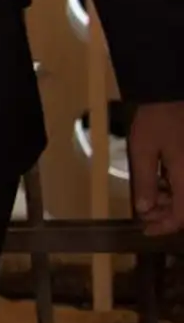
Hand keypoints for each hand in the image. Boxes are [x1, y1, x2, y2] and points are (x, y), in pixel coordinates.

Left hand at [128, 99, 183, 236]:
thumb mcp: (143, 150)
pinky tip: (160, 181)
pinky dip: (176, 187)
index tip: (146, 229)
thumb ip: (145, 182)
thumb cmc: (156, 120)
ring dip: (171, 201)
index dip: (165, 226)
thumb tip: (144, 209)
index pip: (183, 216)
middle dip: (166, 214)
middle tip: (144, 212)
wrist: (172, 93)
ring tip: (149, 196)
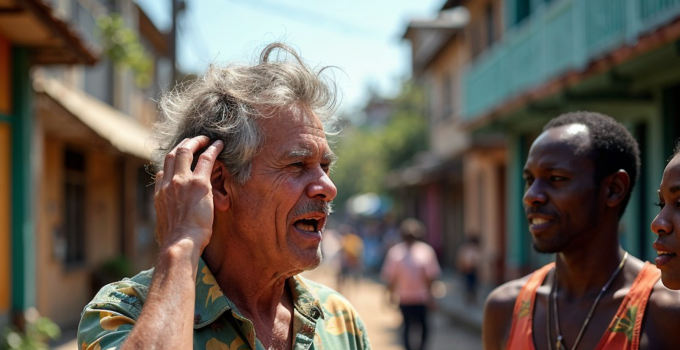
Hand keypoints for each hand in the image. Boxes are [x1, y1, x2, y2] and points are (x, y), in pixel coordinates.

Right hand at [154, 136, 223, 255]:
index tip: (180, 161)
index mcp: (159, 195)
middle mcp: (168, 184)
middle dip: (183, 145)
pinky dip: (213, 149)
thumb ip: (167, 214)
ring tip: (206, 138)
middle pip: (172, 155)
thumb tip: (168, 215)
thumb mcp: (165, 225)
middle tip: (193, 141)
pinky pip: (206, 159)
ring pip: (186, 151)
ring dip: (197, 141)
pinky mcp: (198, 183)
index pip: (162, 172)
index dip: (171, 164)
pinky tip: (219, 144)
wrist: (179, 243)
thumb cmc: (176, 241)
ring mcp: (181, 181)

··········

Gather each line of the listing containing the word "ring" and show it.

ring dip: (171, 201)
ring tip: (149, 196)
ring tip: (206, 138)
ring pip: (186, 151)
ring dip: (197, 141)
ring mcp: (181, 181)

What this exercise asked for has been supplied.